The women stirred at the word “help.” Was I there to help the children or to help the British? They began talking at once to me, as if I could somehow solve their problems or could help them gain entrance. I erased all expression, gesturing in a way that implied I could not understand them.
It was another outing about which I misled Moeder. These outings were growing more common, and I swallowed back rising bile every time I deceived her. I was growing used to the taste. I expected her to block a trip to the hospital because of exposure to illness and to the British. It was easier just to leave while she was preoccupied. I was not sure she would notice my absence, anyway.

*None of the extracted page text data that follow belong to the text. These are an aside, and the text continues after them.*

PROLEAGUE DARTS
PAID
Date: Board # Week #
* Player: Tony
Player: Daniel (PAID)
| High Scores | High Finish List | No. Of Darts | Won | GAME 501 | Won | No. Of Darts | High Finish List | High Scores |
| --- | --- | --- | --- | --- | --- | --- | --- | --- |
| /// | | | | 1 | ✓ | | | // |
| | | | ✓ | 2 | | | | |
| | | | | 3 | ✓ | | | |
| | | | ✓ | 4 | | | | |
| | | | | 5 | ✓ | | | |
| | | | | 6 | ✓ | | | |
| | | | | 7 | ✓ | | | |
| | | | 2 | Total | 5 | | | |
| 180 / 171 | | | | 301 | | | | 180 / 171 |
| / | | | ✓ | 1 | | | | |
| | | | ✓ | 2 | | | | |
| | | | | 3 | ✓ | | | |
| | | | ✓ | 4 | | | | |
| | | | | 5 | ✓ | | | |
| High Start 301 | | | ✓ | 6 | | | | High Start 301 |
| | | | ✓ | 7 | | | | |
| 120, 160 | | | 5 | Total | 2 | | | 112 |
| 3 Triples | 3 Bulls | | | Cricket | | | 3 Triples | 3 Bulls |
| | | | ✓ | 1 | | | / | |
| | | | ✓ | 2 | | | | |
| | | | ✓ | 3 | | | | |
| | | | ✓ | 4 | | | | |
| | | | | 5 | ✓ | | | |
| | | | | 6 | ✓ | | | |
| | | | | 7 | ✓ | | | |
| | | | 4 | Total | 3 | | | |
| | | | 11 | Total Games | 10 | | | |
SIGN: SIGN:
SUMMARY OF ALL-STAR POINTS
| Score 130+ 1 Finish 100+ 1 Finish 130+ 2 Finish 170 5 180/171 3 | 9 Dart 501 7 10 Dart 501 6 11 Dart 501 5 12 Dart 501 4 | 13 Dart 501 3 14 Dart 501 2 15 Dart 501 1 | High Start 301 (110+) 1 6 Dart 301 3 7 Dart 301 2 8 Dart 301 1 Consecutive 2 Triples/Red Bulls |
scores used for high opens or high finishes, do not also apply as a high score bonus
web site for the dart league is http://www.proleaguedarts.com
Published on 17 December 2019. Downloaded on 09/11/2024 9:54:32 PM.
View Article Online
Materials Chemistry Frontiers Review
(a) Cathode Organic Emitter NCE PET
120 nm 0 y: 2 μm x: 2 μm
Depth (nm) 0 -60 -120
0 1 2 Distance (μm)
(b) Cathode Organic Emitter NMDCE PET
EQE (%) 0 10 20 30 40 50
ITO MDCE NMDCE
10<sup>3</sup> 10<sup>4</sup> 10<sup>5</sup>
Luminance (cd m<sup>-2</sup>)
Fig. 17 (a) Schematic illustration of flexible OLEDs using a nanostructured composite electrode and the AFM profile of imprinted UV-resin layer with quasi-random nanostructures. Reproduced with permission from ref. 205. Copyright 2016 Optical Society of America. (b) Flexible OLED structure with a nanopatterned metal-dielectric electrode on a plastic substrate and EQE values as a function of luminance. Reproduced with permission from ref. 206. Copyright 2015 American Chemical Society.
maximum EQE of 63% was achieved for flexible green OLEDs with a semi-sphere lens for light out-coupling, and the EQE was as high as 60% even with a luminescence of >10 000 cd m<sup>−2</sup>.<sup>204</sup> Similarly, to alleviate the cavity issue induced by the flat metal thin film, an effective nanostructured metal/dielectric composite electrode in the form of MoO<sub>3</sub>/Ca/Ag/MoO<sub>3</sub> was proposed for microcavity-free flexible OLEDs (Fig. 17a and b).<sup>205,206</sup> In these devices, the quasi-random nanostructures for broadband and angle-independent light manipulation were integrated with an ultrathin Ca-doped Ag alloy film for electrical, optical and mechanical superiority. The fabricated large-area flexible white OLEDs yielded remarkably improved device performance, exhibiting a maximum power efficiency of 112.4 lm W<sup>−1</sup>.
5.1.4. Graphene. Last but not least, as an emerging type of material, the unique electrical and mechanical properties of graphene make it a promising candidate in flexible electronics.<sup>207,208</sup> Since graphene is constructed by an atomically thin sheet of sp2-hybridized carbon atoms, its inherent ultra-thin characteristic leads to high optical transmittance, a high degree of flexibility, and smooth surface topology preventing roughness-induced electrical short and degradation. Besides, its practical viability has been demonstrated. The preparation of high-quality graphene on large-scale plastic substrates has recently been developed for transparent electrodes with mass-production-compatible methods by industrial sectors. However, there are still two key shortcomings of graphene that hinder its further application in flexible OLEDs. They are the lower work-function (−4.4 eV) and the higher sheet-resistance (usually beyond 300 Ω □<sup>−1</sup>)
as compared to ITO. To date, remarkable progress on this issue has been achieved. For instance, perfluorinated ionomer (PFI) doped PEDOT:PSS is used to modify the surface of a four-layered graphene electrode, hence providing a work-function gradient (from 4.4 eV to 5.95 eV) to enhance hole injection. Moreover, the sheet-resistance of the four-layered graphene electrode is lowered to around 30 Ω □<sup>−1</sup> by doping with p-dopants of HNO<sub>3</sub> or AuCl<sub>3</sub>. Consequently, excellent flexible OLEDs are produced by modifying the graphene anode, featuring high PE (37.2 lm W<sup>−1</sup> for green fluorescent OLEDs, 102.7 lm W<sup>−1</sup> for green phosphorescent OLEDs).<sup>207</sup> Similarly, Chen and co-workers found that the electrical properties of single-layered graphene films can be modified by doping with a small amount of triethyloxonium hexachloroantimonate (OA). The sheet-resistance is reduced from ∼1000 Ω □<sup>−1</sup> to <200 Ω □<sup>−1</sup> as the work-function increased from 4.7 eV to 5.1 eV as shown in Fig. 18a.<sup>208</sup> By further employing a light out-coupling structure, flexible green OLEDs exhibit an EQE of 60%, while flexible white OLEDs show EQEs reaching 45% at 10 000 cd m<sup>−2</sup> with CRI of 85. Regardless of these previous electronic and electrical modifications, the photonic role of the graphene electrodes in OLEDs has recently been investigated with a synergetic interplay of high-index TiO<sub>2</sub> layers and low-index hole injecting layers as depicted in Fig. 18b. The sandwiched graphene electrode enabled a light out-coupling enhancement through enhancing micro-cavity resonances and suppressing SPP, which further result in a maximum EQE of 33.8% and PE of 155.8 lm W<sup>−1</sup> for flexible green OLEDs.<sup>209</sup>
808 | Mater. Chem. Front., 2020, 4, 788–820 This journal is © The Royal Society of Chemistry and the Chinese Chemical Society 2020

Nurse Agnes appeared, her cape covered in fluids, and her hair coming unpinned. But she was stiff backed and strong voiced. “Aletta . . . good to see you. . . . I have only a few minutes, but I’ll show you our little hospital. Your aunt Hannah told me about you and what a wonderful young woman you are. She is a great help here. She loves the children. She works more hours than any of us. She almost never goes back to her own tent.”
“I didn’t know she was helping here,” I said.
“For months,” she said.
There were dozens lying in low cots, mostly children, a few elderly. Some areas were separated by portable drapes.
“Measles.” She pointed to one portion that was quarantined and then gestured in sequence around the large tent. “Pneumonia, dysentery, whooping cough . . . typhus in that corner.”
“I’ve seen them all,” I told her.
“Just living in this camp should cover half the classes you’d need to get through nursing school.”